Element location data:
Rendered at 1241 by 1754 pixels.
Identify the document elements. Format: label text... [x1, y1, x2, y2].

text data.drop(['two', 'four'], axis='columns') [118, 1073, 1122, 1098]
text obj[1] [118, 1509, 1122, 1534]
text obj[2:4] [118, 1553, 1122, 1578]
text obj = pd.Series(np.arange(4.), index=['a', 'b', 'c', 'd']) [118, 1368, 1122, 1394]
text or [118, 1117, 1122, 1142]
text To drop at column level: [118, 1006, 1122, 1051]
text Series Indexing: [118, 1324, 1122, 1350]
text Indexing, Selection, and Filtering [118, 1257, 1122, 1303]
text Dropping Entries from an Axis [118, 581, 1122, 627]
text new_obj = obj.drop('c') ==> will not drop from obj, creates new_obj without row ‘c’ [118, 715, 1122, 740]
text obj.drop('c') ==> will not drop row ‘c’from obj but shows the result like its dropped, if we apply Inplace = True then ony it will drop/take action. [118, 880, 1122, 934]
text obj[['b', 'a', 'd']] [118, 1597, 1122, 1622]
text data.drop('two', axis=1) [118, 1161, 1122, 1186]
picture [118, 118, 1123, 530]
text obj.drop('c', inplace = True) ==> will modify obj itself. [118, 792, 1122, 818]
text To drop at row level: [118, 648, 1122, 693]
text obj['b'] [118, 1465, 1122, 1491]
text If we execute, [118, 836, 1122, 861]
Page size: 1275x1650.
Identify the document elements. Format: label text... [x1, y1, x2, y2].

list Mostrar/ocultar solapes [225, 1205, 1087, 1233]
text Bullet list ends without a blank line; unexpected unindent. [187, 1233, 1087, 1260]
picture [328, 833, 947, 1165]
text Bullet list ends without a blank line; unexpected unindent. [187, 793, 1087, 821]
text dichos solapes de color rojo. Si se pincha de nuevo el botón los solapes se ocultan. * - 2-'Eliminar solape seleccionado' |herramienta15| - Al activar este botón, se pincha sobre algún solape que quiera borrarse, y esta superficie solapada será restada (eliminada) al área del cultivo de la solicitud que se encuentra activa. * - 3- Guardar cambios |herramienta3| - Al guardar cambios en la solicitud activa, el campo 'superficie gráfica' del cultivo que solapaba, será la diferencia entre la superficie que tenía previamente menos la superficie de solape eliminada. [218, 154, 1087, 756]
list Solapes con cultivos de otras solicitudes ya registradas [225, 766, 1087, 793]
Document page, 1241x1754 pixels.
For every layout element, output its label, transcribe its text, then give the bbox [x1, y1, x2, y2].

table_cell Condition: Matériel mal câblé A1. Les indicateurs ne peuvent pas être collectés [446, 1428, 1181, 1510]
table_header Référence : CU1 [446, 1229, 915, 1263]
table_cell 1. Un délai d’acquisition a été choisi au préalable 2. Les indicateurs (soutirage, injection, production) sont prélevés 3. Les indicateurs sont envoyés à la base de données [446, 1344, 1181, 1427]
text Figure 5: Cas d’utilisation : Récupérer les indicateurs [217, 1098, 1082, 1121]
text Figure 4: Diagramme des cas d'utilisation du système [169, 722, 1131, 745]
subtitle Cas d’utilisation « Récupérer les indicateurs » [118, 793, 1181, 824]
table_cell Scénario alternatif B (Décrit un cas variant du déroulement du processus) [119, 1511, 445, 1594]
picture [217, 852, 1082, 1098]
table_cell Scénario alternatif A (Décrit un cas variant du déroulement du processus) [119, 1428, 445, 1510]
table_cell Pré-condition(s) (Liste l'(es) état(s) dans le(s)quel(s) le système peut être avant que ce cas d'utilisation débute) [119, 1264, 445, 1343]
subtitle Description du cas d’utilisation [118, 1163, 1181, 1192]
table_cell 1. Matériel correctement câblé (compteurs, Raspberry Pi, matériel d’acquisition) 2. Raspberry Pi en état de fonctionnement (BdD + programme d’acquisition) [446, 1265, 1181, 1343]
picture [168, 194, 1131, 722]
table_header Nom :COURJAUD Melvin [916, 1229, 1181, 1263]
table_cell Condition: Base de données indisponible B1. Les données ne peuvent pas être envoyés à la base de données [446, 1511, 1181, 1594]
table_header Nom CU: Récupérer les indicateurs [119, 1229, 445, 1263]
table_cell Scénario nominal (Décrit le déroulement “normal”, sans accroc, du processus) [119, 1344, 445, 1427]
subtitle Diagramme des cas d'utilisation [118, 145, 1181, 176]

- [Exercise goal] Return, without any changes, the lines of the records from the line with "list Mostrar/ocultar solapes" up to and including the line with "For every layout".

- [The answer]
list Mostrar/ocultar solapes [225, 1205, 1087, 1233]
text Bullet list ends without a blank line; unexpected unindent. [187, 1233, 1087, 1260]
picture [328, 833, 947, 1165]
text Bullet list ends without a blank line; unexpected unindent. [187, 793, 1087, 821]
text dichos solapes de color rojo. Si se pincha de nuevo el botón los solapes se ocultan. * - 2-'Eliminar solape seleccionado' |herramienta15| - Al activar este botón, se pincha sobre algún solape que quiera borrarse, y esta superficie solapada será restada (eliminada) al área del cultivo de la solicitud que se encuentra activa. * - 3- Guardar cambios |herramienta3| - Al guardar cambios en la solicitud activa, el campo 'superficie gráfica' del cultivo que solapaba, será la diferencia entre la superficie que tenía previamente menos la superficie de solape eliminada. [218, 154, 1087, 756]
list Solapes con cultivos de otras solicitudes ya registradas [225, 766, 1087, 793]
Document page, 1241x1754 pixels.
For every layout element, output its label, transcribe its text, then give the bbox [x1, y1, x2, y2].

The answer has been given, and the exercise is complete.